Hynson J M, Sessler D I
Department of Anesthesia, University of California, San Francisco 94143-0648 USA.
J Clin Anesth. 1992 May-Jun;4(3):194-9. doi: 10.1016/0952-8180(92)90064-8.
To compare the effectiveness of three commonly used intraoperative warming devices.
A randomized, prospective clinical trial.
The surgical suite of a university medical center.
Twenty adult patients undergoing kidney transplantation for end-stage renal disease.
Patients were assigned to one of four warming therapy groups: circulating-water blanket (40 degrees C), heated humidifier (40 degrees C), forced-air warmer (43 degrees C, blanket covering legs), or control (no extra warming). Intravenous fluids were warmed (37 degrees C), and fresh gas flow was 5 L/min for all groups. No passive heat and moisture exchangers were used.

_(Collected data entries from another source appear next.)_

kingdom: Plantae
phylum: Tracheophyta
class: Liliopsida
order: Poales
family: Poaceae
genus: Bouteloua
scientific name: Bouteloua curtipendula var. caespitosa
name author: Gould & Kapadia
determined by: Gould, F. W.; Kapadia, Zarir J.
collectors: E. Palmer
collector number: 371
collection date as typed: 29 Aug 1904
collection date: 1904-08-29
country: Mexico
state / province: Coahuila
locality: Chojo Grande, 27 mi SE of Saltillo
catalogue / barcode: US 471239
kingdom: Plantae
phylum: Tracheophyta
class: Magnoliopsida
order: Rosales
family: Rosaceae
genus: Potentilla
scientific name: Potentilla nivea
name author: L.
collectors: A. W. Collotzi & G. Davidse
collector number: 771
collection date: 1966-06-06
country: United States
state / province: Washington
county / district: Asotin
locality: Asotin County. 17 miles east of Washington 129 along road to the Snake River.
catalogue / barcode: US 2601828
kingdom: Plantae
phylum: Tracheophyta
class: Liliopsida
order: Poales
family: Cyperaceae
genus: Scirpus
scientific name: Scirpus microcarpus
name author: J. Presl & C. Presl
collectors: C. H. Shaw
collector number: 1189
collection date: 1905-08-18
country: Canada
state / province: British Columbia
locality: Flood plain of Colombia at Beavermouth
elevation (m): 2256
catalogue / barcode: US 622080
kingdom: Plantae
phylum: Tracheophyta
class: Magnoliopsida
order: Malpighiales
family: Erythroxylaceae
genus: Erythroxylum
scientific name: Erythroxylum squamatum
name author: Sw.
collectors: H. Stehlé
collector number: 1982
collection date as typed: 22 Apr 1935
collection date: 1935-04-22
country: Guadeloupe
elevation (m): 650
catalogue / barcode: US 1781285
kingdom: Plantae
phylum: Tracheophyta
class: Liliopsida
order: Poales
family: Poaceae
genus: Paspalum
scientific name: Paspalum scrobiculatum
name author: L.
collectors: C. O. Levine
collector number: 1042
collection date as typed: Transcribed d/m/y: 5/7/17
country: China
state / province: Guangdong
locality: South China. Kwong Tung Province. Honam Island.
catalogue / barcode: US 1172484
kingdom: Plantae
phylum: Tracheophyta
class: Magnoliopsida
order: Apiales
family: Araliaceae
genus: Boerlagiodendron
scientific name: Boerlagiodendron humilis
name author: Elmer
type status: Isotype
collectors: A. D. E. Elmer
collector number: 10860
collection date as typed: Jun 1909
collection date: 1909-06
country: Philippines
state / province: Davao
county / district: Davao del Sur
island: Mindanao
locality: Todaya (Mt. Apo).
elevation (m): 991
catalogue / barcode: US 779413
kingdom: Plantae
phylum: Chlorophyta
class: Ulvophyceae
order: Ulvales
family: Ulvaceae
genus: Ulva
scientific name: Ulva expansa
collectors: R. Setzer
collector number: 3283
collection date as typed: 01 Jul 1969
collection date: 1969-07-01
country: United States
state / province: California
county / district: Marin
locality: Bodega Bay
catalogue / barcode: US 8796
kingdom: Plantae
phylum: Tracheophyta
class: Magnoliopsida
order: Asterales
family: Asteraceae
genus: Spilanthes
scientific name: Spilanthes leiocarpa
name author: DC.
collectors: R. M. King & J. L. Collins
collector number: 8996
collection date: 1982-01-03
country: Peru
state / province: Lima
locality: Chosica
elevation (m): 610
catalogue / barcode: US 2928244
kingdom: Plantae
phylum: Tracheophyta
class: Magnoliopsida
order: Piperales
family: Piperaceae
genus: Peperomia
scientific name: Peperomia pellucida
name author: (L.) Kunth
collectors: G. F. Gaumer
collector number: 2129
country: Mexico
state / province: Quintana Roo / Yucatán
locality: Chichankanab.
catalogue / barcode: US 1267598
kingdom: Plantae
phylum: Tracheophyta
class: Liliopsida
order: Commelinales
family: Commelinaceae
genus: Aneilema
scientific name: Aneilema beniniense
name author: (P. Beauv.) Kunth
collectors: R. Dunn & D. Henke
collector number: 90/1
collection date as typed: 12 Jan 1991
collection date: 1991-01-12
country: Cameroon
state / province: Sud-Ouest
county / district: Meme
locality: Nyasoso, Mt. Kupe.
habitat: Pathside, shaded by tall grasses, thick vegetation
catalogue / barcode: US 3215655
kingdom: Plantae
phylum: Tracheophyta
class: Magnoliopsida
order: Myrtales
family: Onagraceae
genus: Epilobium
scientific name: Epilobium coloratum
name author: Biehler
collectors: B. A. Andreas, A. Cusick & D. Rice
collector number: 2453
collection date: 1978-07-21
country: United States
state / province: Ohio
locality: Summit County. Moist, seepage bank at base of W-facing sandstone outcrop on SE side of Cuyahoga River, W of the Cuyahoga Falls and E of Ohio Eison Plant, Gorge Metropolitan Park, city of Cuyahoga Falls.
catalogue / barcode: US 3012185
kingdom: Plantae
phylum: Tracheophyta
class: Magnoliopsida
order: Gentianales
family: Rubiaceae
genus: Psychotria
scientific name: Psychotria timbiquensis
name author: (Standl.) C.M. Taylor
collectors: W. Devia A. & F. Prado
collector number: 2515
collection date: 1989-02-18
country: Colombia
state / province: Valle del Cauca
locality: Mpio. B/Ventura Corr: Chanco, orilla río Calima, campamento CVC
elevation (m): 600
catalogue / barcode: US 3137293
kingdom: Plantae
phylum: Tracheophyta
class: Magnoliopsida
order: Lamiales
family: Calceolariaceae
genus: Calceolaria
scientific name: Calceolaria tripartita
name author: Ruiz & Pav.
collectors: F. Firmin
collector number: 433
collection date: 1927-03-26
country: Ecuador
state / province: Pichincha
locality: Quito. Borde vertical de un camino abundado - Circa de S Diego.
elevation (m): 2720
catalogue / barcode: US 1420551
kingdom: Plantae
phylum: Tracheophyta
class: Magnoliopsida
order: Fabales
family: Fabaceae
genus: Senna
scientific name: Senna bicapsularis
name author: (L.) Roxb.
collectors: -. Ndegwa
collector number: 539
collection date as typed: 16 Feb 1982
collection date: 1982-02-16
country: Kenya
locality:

The central temperature (tympanic membrane thermocouple) decreased approximately 1 degree C during the first hour of anesthesia in all groups. After three hours of anesthesia, the decrease in the tympanic membrane temperature from baseline (preinduction) was least in the forced-air warmer group (-0.5 degrees C +/- 0.4 degrees C), intermediate in the circulating-water blanket group (-1.2 degrees C +/- 0.4 degrees C), and greatest in the heated humidifier and control groups (-2.0 degrees C +/- 0.5 degrees C and -2.0 degrees C +/- 0.7 degrees C, respectively). Total cutaneous heat loss measured with distributed thermal flux transducers was approximately 35W (watts = joules/sec) less in the forced-air warmer group than in the others. Heat gain across the back from the circulating-water blanket was approximately 7W versus a loss of approximately 3W in patients lying on a standard foam mattress.
The forced-air warmer applied to only a limited skin surface area transferred more heat and was clinically more effective (at maintaining central body temperature) than were the other devices. The characteristic early decrease in central temperature observed in all groups regardless of warming therapy is consistent with the theory of anesthetic-induced heat redistribution within the body.
比较三种常用术中保暖设备的效果。
一项随机、前瞻性临床试验。
一所大学医学中心的手术套房。
20例因终末期肾病接受肾移植的成年患者。
患者被分配到四个保暖治疗组之一:循环水毯(40摄氏度)、加热湿化器(40摄氏度)、强制空气保暖器(43摄氏度,腿部覆盖毯子)或对照组(无额外保暖)。所有组的静脉输液均进行加温(37摄氏度),新鲜气流为5升/分钟。未使用被动式热湿交换器。
所有组在麻醉的第一个小时内,中心体温(鼓膜热电偶测量)均下降约1摄氏度。麻醉三小时后,鼓膜温度相对于基线(诱导前)的下降在强制空气保暖器组最小(-0.5摄氏度±0.4摄氏度),在循环水毯组居中(-1.2摄氏度±0.4摄氏度),在加热湿化器组和对照组最大(分别为-2.0摄氏度±0.5摄氏度和-2.0摄氏度±0.7摄氏度)。用分布式热通量传感器测量,强制空气保暖器组的总皮肤热损失比其他组少约35瓦(瓦=焦耳/秒)。与躺在标准泡沫床垫上的患者相比,循环水毯使背部获得的热量约为7瓦,而躺在标准泡沫床垫上的患者背部热量损失约为3瓦。
仅应用于有限皮肤表面积的强制空气保暖器传递的热量更多,在临床上(维持中心体温方面)比其他设备更有效。无论采用何种保暖治疗,所有组中观察到的中心体温早期特征性下降与麻醉引起的体内热再分布理论一致。